At the end of the day, this is really about parents
We’re the ones who matter. If we tell our kids that the only reason to play sports is to be a star or to earn a college scholarship, they’ll want to quit as soon as those dreams recede. If we treat sports as part of a balanced, healthy childhood, they will too.
How about this plan?
Sign your child up for at least one sport in every season. Don’t take no for an answer.
Show up to watch. Stay off your phone.
Don’t act like a dipstick toward the officials or the other parents.
Cheer for the other kids - and the kids on the other team - rather than just your own child.
Stop caring whether your child is good. Just let it go. If they are trying hard and enjoying it even a little bit, it’s a success.
Volunteer to coach. If you don’t know anything about the sport, congratulations. You’ve just joined a storied and glorious parental tradition.
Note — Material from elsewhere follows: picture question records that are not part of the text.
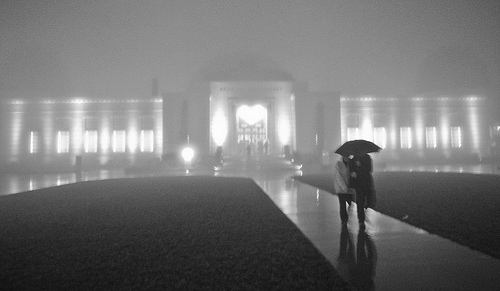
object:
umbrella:
[334, 140, 382, 159]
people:
[347, 153, 377, 230]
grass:
[0, 175, 347, 291]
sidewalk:
[251, 174, 498, 291]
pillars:
[183, 89, 211, 160]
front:
[168, 48, 323, 179]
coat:
[334, 159, 352, 194]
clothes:
[352, 152, 376, 227]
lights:
[460, 96, 483, 153]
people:
[246, 140, 270, 156]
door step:
[225, 152, 299, 172]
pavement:
[252, 166, 500, 291]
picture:
[0, 0, 500, 291]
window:
[28, 128, 43, 153]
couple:
[332, 152, 353, 221]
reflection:
[0, 168, 19, 191]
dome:
[0, 71, 40, 97]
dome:
[192, 44, 294, 80]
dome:
[411, 40, 499, 94]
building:
[0, 93, 36, 172]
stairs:
[219, 153, 303, 176]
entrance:
[226, 98, 277, 151]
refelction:
[279, 186, 293, 214]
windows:
[25, 130, 38, 155]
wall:
[0, 92, 500, 172]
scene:
[0, 0, 499, 291]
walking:
[338, 196, 371, 232]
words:
[231, 86, 283, 95]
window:
[229, 96, 273, 136]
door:
[241, 122, 260, 155]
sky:
[4, 1, 499, 100]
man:
[332, 154, 355, 228]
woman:
[334, 150, 354, 226]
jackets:
[334, 153, 378, 207]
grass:
[290, 170, 499, 261]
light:
[180, 147, 196, 164]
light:
[209, 100, 229, 148]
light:
[236, 103, 265, 125]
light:
[276, 107, 292, 146]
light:
[361, 114, 373, 143]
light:
[10, 100, 25, 163]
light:
[41, 100, 52, 157]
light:
[66, 96, 86, 165]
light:
[97, 113, 110, 162]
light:
[124, 119, 138, 155]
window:
[81, 129, 100, 153]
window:
[111, 128, 128, 154]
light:
[1, 169, 22, 198]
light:
[27, 171, 35, 191]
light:
[56, 175, 62, 186]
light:
[84, 173, 89, 183]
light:
[98, 170, 108, 179]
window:
[28, 130, 39, 155]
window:
[55, 128, 70, 153]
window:
[139, 127, 156, 152]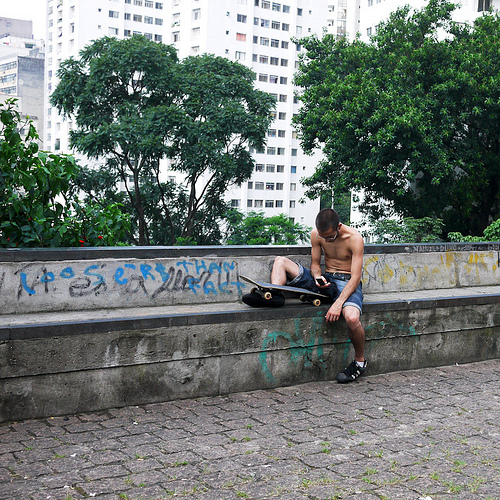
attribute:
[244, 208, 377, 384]
man — shirtless, sitting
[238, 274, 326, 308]
skateboard — black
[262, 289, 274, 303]
wheel — yellow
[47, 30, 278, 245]
tree — tall, large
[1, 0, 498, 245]
buildings — big, white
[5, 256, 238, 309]
grafitti — orange, blue, black, large, dark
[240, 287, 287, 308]
shoe — tennis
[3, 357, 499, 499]
ground — dark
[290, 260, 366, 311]
shorts — blue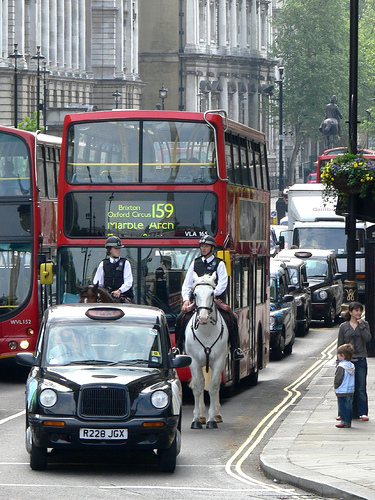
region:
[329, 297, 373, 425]
the people on the sidewalk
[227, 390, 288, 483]
the lines painted on the street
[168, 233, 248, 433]
the man on the white horse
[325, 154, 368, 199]
yellow flowers on the street pole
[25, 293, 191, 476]
the taxi in the street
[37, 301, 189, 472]
the taxi is black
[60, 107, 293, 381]
the double decker bus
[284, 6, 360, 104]
the trees with green leaves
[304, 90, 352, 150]
the statue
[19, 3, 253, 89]
the old buildings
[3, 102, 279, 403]
two buses driving next to each other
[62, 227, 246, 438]
two people riding horses in the street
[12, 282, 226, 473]
a small compact car in front of the horses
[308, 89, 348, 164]
statue of a man riding a horse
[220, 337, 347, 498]
two yellow squiggly lines on the road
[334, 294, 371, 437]
a woman and child standing on a sidewalk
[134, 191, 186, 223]
bus number 159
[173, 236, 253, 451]
man riding a white horse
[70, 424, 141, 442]
white license plate with black letters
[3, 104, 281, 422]
two red double decker buses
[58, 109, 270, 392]
a double decker red bus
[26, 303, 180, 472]
a black car in street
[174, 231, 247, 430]
police officer on horse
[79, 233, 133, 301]
police officer on horse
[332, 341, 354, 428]
little boy standing on sidewalk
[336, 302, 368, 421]
a woman standing on sidewalk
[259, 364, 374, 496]
a paved city sidewalk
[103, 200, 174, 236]
electronic bus destination sign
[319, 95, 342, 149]
statue of man on horse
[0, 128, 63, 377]
double decker red bus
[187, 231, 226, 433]
mand on white horse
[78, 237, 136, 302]
woman on brown horse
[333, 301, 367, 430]
little boy standing beside woman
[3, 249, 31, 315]
window on the red bus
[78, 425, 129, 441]
license plate on the black car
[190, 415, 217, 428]
black hoofs on the horse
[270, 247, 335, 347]
three cars in a row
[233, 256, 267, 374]
doors on the red bus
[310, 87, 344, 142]
statue of a man on a horse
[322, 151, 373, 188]
flowers hanging from pole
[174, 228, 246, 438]
Rider on white horse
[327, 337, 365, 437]
Little boy in Light Blue jacket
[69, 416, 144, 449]
License plate numbered R228 JGX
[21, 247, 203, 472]
Black Taxi cab at front of traffic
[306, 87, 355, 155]
Statue of horseback rider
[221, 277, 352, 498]
Wavy double line on road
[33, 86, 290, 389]
Red double-decker bus numbered 159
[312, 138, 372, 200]
Plant with yellow and purple flowers hanging from pole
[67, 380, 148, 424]
Grill on front of black car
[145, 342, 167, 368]
Yellow registration sticker on car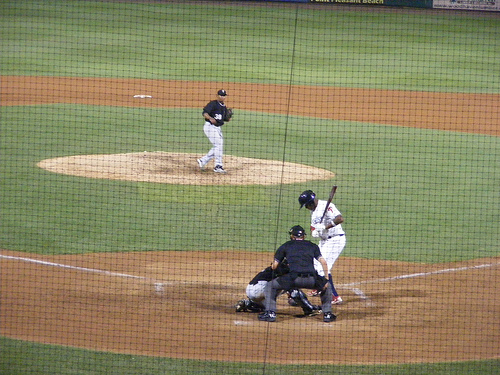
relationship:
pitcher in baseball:
[193, 82, 244, 176] [0, 4, 493, 365]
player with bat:
[298, 187, 360, 308] [315, 182, 341, 232]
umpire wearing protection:
[264, 222, 339, 331] [280, 240, 325, 286]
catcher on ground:
[236, 254, 281, 314] [50, 173, 168, 286]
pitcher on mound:
[193, 82, 244, 176] [36, 143, 334, 197]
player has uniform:
[298, 187, 360, 308] [309, 201, 345, 267]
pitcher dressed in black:
[193, 82, 244, 176] [202, 103, 225, 122]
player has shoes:
[298, 187, 360, 308] [323, 289, 342, 308]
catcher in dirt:
[236, 254, 281, 314] [165, 265, 232, 352]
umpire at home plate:
[264, 222, 339, 331] [286, 297, 311, 319]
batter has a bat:
[298, 187, 360, 308] [315, 182, 341, 232]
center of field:
[5, 89, 470, 205] [0, 4, 493, 365]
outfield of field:
[4, 1, 486, 75] [1, 3, 500, 142]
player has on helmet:
[298, 187, 360, 308] [292, 188, 320, 203]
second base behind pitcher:
[121, 80, 172, 112] [193, 82, 244, 176]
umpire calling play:
[264, 222, 339, 331] [165, 85, 373, 344]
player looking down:
[298, 187, 360, 308] [265, 246, 278, 258]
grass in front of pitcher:
[180, 179, 287, 246] [193, 82, 244, 176]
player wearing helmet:
[298, 187, 360, 308] [292, 188, 320, 203]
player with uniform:
[298, 187, 360, 308] [309, 201, 345, 267]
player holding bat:
[298, 187, 360, 308] [315, 182, 341, 232]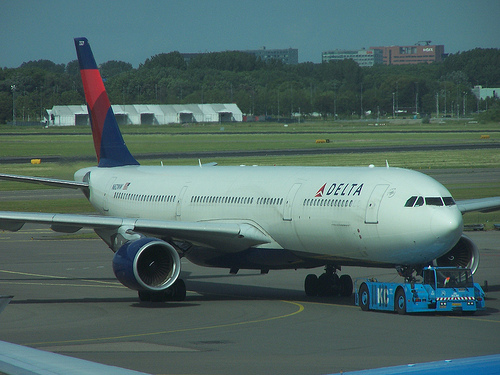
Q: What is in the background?
A: Tall buildings.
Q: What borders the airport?
A: A tall wire fence.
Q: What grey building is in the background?
A: An airplane hangar.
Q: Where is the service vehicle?
A: Underneath the airplane.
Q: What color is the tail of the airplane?
A: Red, orange, brown, and blue.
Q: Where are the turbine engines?
A: Under the wings.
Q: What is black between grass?
A: Paths at airport.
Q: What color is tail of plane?
A: Red and blue.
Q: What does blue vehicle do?
A: Push plane out.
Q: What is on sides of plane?
A: Wings.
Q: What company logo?
A: Delta.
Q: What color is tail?
A: Red blue and maroon.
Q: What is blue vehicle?
A: Tow truck for planes.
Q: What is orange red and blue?
A: Tail.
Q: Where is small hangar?
A: In the distance.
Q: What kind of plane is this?
A: Delta.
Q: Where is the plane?
A: At the airport.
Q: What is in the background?
A: A field.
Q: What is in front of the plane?
A: A blue service truck.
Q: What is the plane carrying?
A: Passengers.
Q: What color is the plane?
A: White.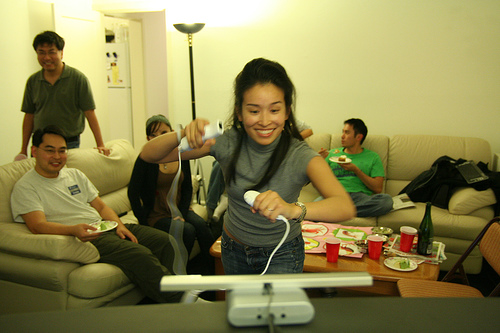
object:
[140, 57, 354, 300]
girl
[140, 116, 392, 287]
wii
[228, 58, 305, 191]
hair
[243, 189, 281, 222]
controller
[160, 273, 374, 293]
bar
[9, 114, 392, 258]
people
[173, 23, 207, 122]
lamp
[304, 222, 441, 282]
table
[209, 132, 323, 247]
shirt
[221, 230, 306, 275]
pants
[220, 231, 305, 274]
jeans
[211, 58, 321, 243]
woman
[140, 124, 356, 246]
remotes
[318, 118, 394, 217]
man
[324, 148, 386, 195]
shirt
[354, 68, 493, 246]
couch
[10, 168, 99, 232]
shirt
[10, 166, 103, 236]
man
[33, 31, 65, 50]
hair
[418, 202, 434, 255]
bottle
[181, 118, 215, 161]
controller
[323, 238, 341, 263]
cup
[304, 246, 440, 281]
table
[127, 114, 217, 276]
remotes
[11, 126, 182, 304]
man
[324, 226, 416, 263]
cups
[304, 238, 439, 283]
table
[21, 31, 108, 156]
man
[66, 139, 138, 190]
sofa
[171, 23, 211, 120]
light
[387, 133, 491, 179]
sofa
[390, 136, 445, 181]
sofa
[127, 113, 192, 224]
woman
After the game, praise effort, sportsmanship, and improvement. Don’t talk very much about the score.
This is one of the most important things we can do for our kids. Some of them are going to be elite. Which is great. But the benefits of sports are just as meaningful for all kids. They should all be playing. Syrupy grape drink barrels for everyone.
I benefitted tremendously from participation in youth sports. When I look back, I can hardly believe how fortunate I was to have two parents who made it possible for my siblings and I to play without ever making it about them. Their support was unconditional. They ended up with two kids - my sister and I - who collected a lot of friends and memories and a third - my brother - who has collected five Super Bowl rings. Thanks, Mom and Dad.
I’m also grateful to my coaches. I have specific memories from just about all of them. Once again, I was awfully lucky. For instance: One of my coaches was recently named the USA Today Coach of the Year. He knew I wasn’t a very talented athlete. But he made my experience as part of a high school football team very special anyway.
As I was working on this piece, I was a little bit overcome by the realization that I never told most of my coaches how much they meant to me. I was a kid, I guess. I wish I’d done that. Now that I’ve had a chance to coach youth teams myself, I know that it’s awfully rewarding on its own - seeing the kids grow and succeed. Sports are pretty healthy for middle aged dads, too.